Protecting the emotional safety and wellbeing of children is a fundamental concern of every parent.
Currently, we are experiencing challenges in different ways: lockdowns, school closure, remote learning, rising mental health issues and uncertainty to name the most obvious. Navigating situations like extended lockdown can trigger a range of responses and reactions in children and prompt parents to ask questions about how to support the mental health of their children. Now, more than ever, do we need to engage in conversations that uphold and highlight solutions and strategies so we can transition as a community with greater ease, flow and confidence in the ‘how’ and ‘why’ of fostering resilient kids.
HOW CAN PARENTS SUPPORT THEIR CHILDREN DURING THESE DIFFICULT TRANSITIONS?
It is vital that parents and educators have language and tools to help not only support their own wellbeing, but nurture their child’s, too. With Google and the internet providing a plethora of information and resources to go to, parents can sometimes feel overwhelmed about where to turn and what information or guidance to follow.
As a Vedic meditator, primary school teacher of twelve years and an author, I approach wellbeing inspired by Ayurvedic wisdom and knowledge: that what you focus your attention on, grows.
To delve deeper into this knowledge, if ‘like increases like’, then how can we incorporate this wisdom into how we foster resilience and wellbeing in children?
The solution? It’s quite simple: let’s bring our attention and awareness back to the present moment and anchor our daily routines in habits that nurture and nourish mind, body and soul.
How does this connect to the ‘why?’
Taking the principle of ‘like increases like’, parents can begin daily conversations around: what does love look like? Feel like? Sound like? What does kindness look like? Feel like and sound like? What does respect look like? Feel like and sound like? Children are naturally intuitive and make connections between everything they see, say and do.
Establishing values that are consistent with this Ayurvedic principle, will ensure that parents are living and role modelling values and virtues aligned to ‘increasing’ more of the same.
If we want to create more love, let’s focus our attention, language, emotions and thoughts on enlivening love within ourselves, our relationships and then with children.

Records

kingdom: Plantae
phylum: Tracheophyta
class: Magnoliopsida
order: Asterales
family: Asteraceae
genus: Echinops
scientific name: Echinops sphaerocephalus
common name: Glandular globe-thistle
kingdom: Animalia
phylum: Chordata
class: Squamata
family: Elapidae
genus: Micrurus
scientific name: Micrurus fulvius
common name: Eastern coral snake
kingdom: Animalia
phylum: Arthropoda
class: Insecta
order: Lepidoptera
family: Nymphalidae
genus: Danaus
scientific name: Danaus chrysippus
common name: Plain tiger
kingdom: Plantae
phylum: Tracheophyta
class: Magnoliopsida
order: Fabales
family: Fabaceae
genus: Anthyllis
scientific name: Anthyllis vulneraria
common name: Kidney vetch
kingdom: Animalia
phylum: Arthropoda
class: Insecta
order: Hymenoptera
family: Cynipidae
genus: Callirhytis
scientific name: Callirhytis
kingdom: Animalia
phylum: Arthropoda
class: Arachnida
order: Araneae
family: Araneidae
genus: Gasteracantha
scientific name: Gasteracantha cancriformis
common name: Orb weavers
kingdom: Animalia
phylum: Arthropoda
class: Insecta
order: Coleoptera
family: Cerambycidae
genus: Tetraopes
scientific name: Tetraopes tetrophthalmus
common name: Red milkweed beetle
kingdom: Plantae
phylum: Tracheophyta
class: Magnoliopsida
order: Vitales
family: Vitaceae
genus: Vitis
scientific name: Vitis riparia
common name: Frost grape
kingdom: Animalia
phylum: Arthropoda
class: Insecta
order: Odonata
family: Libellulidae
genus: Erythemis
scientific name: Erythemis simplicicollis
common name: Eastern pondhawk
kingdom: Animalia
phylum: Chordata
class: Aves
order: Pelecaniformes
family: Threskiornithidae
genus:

Exercise task 1
Rewrite the piece on fostering resilient kids from "The solution? It’s" to "body and soul.", putting "here and now" in place of "present moment".
Exercise task 2
Do these statements agree with the piece on fostering resilient kids? Answer yes or no to each and quote the words that decide it. (a) The author has taught primary school for twelve years. (b) The author's approach to wellbeing is inspired by Chinese medicine. (c) The piece calls children naturally intuitive.
Exercise task 3
In the piece on fostering resilient kids, what Ayurvedic idea shapes the author's approach to wellbeing?

Complete output 1
The solution? It’s quite simple: let’s bring our attention and awareness back to the here and now and anchor our daily routines in habits that nurture and nourish mind, body and soul.

Complete output 2
(a) Yes: "primary school teacher of twelve years"
(b) No: "inspired by Ayurvedic wisdom and knowledge"
(c) Yes: "Children are naturally intuitive"

Complete output 3
That what you focus your attention on, grows.